==== RECORDS TO PROCESS
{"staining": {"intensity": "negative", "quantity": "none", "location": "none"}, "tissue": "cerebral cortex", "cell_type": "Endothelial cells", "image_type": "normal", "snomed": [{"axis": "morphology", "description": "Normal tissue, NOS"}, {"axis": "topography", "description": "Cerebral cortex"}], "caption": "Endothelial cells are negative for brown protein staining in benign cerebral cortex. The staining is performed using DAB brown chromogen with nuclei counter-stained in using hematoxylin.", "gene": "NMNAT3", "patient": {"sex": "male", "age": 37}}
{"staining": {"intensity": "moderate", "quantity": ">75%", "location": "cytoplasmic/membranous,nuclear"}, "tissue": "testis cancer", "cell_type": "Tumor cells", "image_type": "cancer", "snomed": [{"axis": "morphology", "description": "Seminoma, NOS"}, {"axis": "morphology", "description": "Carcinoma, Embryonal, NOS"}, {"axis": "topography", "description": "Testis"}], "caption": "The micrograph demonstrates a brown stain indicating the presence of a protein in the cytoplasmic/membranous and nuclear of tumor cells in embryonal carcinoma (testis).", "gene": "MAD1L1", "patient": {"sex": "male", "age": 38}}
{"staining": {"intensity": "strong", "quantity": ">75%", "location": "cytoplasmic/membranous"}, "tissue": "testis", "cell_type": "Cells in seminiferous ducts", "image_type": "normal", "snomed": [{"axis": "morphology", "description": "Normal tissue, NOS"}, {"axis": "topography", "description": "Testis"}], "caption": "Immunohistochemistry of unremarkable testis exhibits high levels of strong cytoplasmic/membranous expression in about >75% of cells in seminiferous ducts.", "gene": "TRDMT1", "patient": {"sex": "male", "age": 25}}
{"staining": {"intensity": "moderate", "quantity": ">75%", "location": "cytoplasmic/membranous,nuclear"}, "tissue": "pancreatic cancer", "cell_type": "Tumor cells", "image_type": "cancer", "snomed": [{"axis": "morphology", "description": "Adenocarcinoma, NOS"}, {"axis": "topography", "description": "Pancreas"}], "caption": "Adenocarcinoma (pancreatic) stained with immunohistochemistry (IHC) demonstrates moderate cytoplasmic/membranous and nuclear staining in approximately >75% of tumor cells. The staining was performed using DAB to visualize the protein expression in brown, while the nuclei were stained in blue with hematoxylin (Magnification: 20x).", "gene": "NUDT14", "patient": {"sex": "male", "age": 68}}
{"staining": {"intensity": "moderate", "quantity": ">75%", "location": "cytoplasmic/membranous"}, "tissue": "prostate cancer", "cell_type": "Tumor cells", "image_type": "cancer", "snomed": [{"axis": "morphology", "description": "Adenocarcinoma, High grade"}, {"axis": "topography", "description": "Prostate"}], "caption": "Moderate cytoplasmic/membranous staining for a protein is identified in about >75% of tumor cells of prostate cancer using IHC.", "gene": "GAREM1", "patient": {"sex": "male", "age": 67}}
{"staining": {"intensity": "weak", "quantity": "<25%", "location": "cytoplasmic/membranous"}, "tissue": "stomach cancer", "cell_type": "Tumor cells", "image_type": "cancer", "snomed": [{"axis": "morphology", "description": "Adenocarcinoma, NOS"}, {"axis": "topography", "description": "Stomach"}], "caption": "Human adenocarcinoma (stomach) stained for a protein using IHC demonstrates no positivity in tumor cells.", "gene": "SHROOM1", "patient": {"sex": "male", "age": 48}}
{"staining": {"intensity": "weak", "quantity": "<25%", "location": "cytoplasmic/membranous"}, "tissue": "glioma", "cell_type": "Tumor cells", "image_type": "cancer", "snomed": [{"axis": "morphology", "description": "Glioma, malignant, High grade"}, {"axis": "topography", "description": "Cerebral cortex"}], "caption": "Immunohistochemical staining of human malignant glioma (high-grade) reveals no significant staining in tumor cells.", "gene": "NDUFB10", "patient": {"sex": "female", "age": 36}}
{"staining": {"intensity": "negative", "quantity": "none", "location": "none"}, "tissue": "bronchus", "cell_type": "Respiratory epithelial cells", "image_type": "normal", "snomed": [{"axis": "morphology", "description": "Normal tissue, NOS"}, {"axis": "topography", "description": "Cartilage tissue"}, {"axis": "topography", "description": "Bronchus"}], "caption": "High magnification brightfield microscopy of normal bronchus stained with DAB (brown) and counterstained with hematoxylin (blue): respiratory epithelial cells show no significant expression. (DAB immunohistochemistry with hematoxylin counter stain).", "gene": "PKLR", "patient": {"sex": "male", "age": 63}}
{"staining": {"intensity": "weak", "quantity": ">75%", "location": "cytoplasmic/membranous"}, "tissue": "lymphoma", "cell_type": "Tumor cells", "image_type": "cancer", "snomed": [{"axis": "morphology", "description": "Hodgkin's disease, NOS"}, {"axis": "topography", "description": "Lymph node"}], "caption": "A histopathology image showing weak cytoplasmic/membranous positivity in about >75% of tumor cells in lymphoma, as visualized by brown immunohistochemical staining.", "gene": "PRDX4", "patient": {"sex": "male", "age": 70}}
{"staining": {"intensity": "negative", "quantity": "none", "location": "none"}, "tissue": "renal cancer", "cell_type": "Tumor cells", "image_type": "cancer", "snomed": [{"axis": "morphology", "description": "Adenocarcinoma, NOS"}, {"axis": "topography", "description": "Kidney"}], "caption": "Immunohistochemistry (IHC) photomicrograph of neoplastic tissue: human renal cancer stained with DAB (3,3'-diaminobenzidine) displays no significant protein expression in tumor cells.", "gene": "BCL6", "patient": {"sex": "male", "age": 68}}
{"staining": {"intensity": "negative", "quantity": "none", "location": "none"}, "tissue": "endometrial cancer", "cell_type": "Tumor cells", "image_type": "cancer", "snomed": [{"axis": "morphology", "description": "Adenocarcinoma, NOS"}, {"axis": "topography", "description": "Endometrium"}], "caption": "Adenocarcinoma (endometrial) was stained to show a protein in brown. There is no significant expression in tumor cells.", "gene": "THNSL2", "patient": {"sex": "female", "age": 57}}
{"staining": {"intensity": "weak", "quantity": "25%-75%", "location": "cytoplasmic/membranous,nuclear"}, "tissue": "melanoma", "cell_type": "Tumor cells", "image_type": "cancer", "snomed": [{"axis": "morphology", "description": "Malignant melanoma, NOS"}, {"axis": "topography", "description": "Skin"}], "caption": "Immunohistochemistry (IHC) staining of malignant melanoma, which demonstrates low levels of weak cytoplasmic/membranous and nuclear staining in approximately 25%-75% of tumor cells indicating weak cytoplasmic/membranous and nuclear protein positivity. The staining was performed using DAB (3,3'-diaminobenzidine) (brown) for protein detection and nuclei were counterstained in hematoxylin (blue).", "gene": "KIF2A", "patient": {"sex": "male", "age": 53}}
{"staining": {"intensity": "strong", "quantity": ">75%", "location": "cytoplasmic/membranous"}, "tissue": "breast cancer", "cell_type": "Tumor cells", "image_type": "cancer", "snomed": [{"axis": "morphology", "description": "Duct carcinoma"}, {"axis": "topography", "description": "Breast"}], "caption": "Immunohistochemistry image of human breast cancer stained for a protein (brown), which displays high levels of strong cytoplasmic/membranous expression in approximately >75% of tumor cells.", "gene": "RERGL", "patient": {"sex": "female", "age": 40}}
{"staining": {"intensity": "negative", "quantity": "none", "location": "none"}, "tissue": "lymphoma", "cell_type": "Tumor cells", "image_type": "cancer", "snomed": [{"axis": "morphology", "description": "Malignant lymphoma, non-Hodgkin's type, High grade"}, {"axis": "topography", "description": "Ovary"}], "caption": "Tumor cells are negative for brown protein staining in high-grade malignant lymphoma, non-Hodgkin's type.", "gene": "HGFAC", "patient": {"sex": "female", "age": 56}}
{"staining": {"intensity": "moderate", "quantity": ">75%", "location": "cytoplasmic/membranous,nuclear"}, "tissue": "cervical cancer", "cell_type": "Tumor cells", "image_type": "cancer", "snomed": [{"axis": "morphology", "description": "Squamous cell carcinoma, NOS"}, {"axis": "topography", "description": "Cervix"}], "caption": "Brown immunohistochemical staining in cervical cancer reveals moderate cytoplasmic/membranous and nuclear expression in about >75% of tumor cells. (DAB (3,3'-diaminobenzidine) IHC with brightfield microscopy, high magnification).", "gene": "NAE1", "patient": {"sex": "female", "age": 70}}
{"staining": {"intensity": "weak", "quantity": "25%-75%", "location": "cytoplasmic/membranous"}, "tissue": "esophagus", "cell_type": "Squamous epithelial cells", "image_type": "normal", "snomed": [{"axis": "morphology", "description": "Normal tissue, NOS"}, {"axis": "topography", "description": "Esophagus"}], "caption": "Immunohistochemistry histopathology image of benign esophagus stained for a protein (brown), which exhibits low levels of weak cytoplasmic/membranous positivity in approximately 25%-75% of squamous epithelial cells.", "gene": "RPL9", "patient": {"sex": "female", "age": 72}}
========
#### EXERCISE REQUIREMENTS
The answer should consist of every line above in which "Testis" appears.

#### ANSWER TO THIS EXERCISE
{"staining": {"intensity": "moderate", "quantity": ">75%", "location": "cytoplasmic/membranous,nuclear"}, "tissue": "testis cancer", "cell_type": "Tumor cells", "image_type": "cancer", "snomed": [{"axis": "morphology", "description": "Seminoma, NOS"}, {"axis": "morphology", "description": "Carcinoma, Embryonal, NOS"}, {"axis": "topography", "description": "Testis"}], "caption": "The micrograph demonstrates a brown stain indicating the presence of a protein in the cytoplasmic/membranous and nuclear of tumor cells in embryonal carcinoma (testis).", "gene": "MAD1L1", "patient": {"sex": "male", "age": 38}}
{"staining": {"intensity": "strong", "quantity": ">75%", "location": "cytoplasmic/membranous"}, "tissue": "testis", "cell_type": "Cells in seminiferous ducts", "image_type": "normal", "snomed": [{"axis": "morphology", "description": "Normal tissue, NOS"}, {"axis": "topography", "description": "Testis"}], "caption": "Immunohistochemistry of unremarkable testis exhibits high levels of strong cytoplasmic/membranous expression in about >75% of cells in seminiferous ducts.", "gene": "TRDMT1", "patient": {"sex": "male", "age": 25}}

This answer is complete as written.